Secondo un verso di Odysseas Elytis, «Se scomponi la Grecia, alla fine vedrai che ti restano un ulivo, una vigna e una barca/Ciò significa che con altrettanto la puoi ricostruire». La barca torna sempre, in tutte le stagioni della lirica ellenofona. Davanti alle barche che affondano la Grecia, non da oggi, va trasformandosi in un paese di terra. Isolato, arroccato. E con lei, inevitabilmente, arretra verso le montagne tutto un continente che qui ha le sue radici.

Tradendo le leggi della natura, dell’umanità, del mare, della logica e da ultimo anche quelle della poesia, che giustifica tuttavia l’esistenza stessa di queste pietre bruciate dal sole, la Grecia si direbbe aver disseccato le sue stesse vene, nell’indifferenza generale degli abitanti del paese, quelli che farneticano di patria e tradizioni, e quelli che si disinteressano ormai a tutto e non vanno a votare.

Sarebbe facile puntare il dito contro la «politica migratoria» – virgolette obbligatorie – bieca e spietata di Mitsotakis e della sua ridicola banda di colonnellisti, affaristi, spioni, e con lui la presidente della Repubblica Sakellaropoulou, un personaggio da operetta che lascia calpestare con gioia la fragilissima costituzione greca a chiunque ne abbia il ghiribizzo. È questa la squadra che ha vinto le elezioni delle scorse settimane con oltre il 40% dei consensi (anche se del solo 60% degli aventi diritto). E la gestione dei flussi, inutile fingere il contrario, ha influito profondamente nella approvazione che la gente ha confermato al governo uscente.

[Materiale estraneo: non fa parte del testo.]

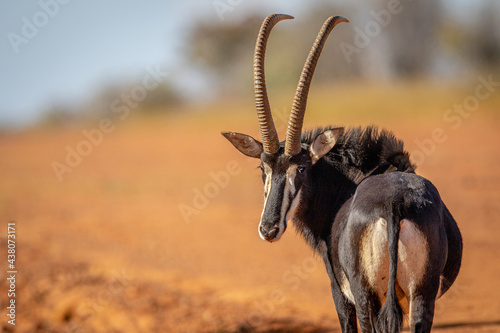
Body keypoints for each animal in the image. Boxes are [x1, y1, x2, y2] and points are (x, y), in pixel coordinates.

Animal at [221, 14, 462, 330]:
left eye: (301, 167)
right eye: (263, 167)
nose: (269, 230)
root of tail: (395, 203)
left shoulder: (339, 291)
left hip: (366, 295)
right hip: (421, 294)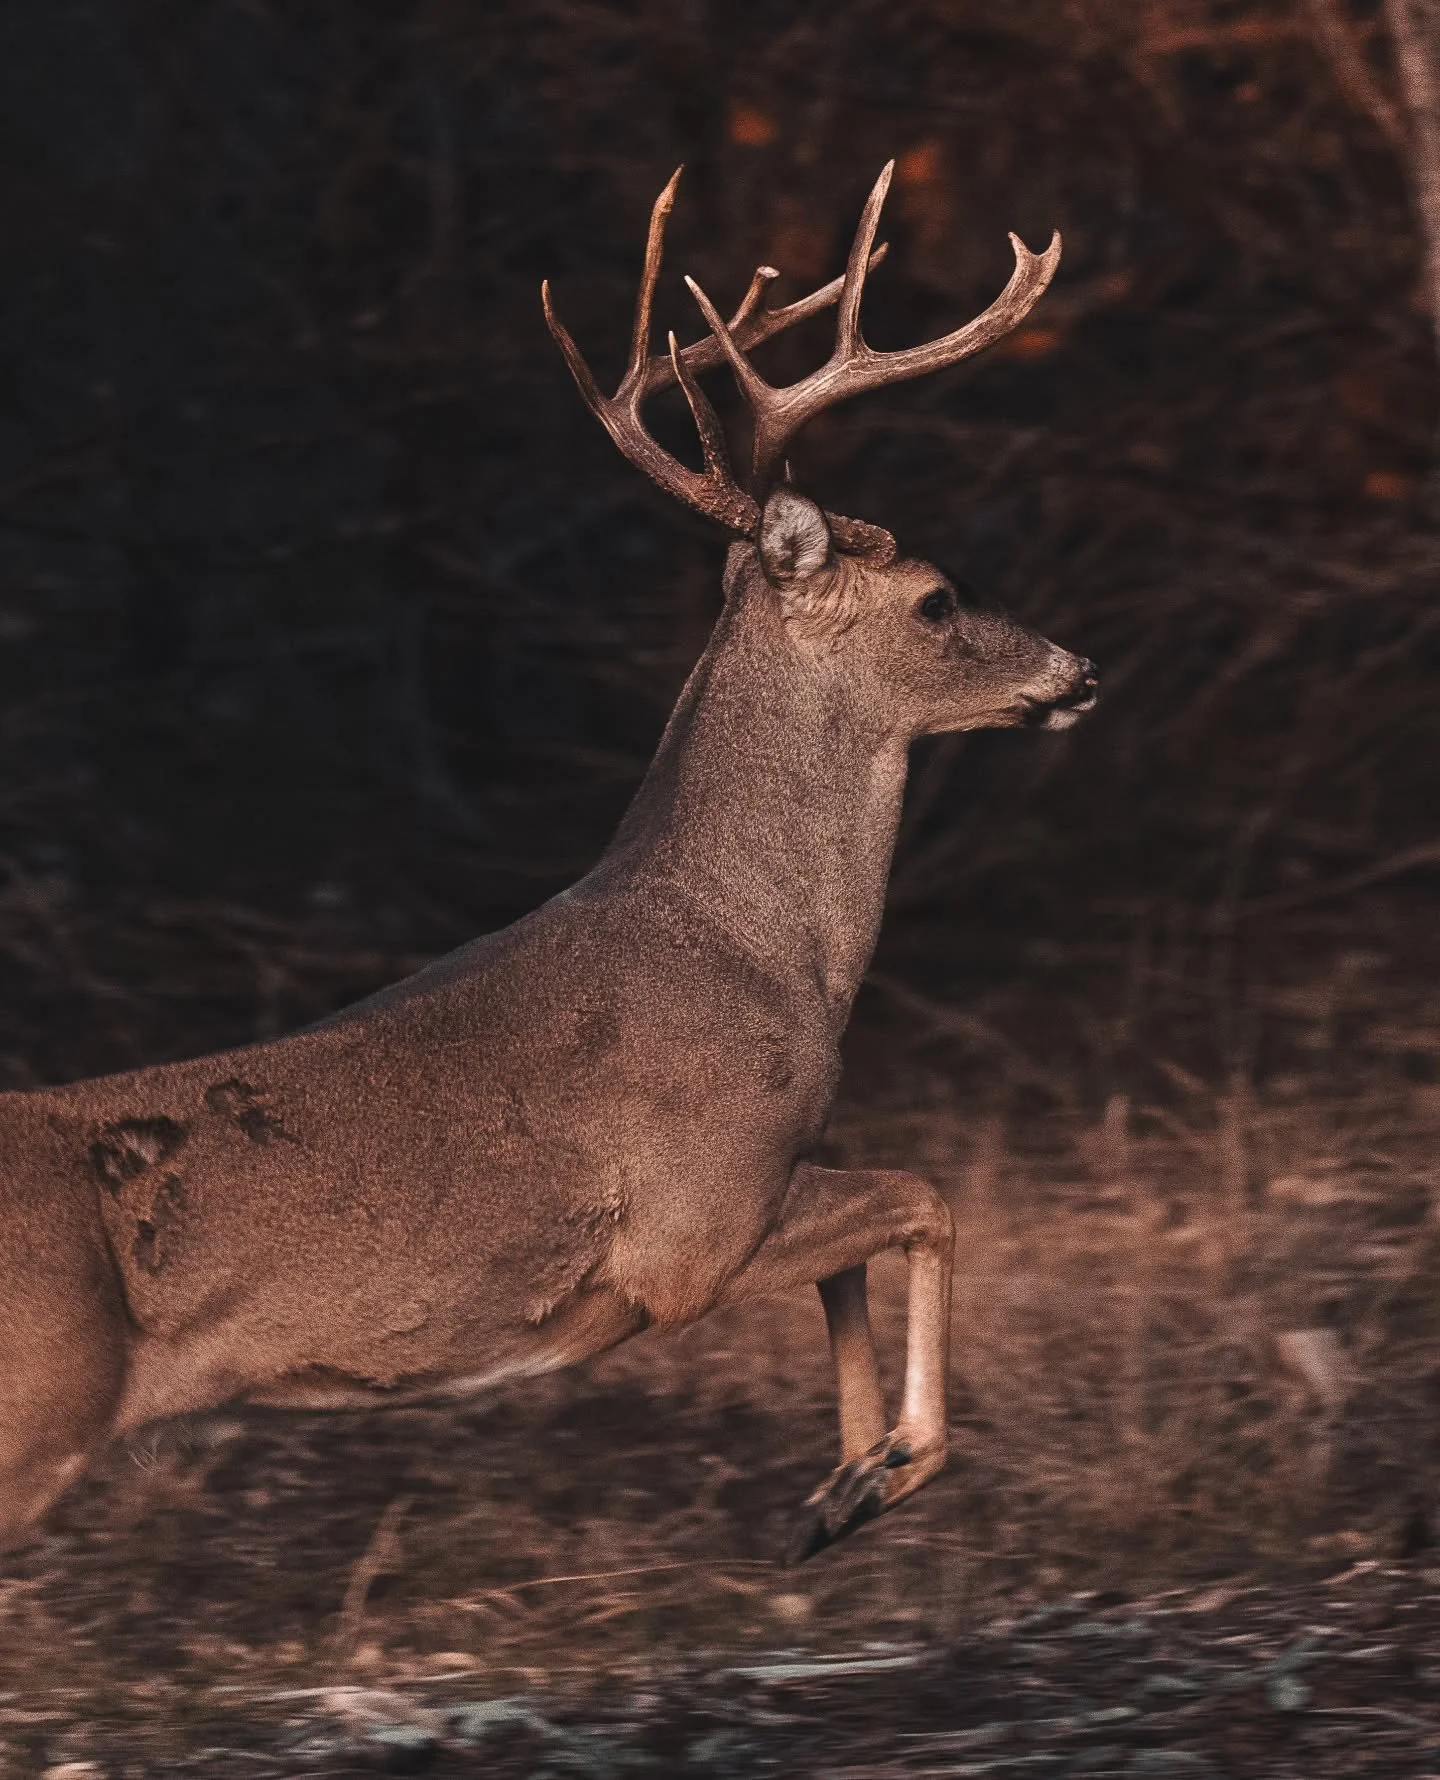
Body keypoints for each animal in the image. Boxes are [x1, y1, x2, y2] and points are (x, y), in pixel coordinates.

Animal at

Al porto di Kalamata, fino a ieri mattina presto, non c’erano giornalisti stranieri, con la sola eccezione di chi ha scritto sul manifesto di ieri. C’erano solo una ventina di greci, inclusi sei o sette cineoperatori e una presentatrice in giacca satinata color pesca, oltre al corrispondente greco di Al-Jazeera. Mentre tutti si fiondavano a fotografare i sopravvissuti sparsi in un magazzino in attesa di essere smistati come quei pacchi di viveri che le madri greche mandano ai figli fuori sede ogni lunedì, con camion e navi che arrivano a Atene o Salonicco dalle più remote isole, qualcuno ha pensato di rivolgersi a chi aveva prestato i primi soccorsi a terra. E una donna ha risposto con la voce spezzata, come chi ha bisogno di parlare, di farsi ascoltare, e ha detto che trova assurdo quello che succede, che mercoledì non era il suo turno ma ha comunque indossato il giubbetto rosso e si è recata al porto di Kalamata da un paesino vicino, nel Mani.

I suoi erano occhi vivi, e lucidi. Disseccate invece sono le vene di quei poliziotti che davano false indicazioni ai giornalisti al porto, e che fino a tarda notte hanno impedito a chiunque di avvicinarsi alla barca della Guardia costiera segnalata nel buio da tre lucine verdi che ne percorrevano la carena – un camposanto galleggiante – un lungo scafo che vomitava cadaveri perché fossero stipati in un gigantesco veicolo frigorifero, abbagliando con i lampeggianti i pochissimi che hanno provato a testimoniare la vergogna, bloccandoli fisicamente, chiudendo le strade intorno al molo, salvo poi concedere una ripresa «ufficiale» alla televisione di stato. Disseccate si direbbero le vene di chi ha proclamato il lutto nazionale per tre giorni, evidentemente per fare uno scherzo a se stessi e riderne: ieri e oggi sono state mantenute in Grecia quasi tutte le manifestazioni possibili e immaginabili, inclusa l’attesissima gara delle finali di pallacanestro tra Olympiakos e Panathinaikos (naturalmente, durante i time-out la tv proponeva l’identikit di un uomo il cui fratello, dalla Siria, ritiene possa essere stato tra i naufraghi). In serata alcune centinaia di persone urlano la protesta contro la vergogna, in un corteo spontaneo pieno di indignazione, proprio sul molo.

Le autorità greche hanno omesso di soccorrere 750 persone, dunque. La maggior parte di esse è annegata tra le onde del Mediterraneo, inclusi cento e più bambini. «Forse per capire chi siamo bisogna immaginare questo: se accadesse con a bordo settecento cittadini greci, o italiani, o francesi, come reagirebbe la gente del paese in cui avviene una cosa del genere?». Questo ha detto la volontaria col giubbetto rosso, e la voce ha ripreso subito forza, e ha fatto rumore. Le sue vene non sono secche, si chiama Kalliòpi – Calliope – come la musa dalla bella voce che ha soffiato sulle pietre bruciate di questo paese che fu di mare, e di poesia.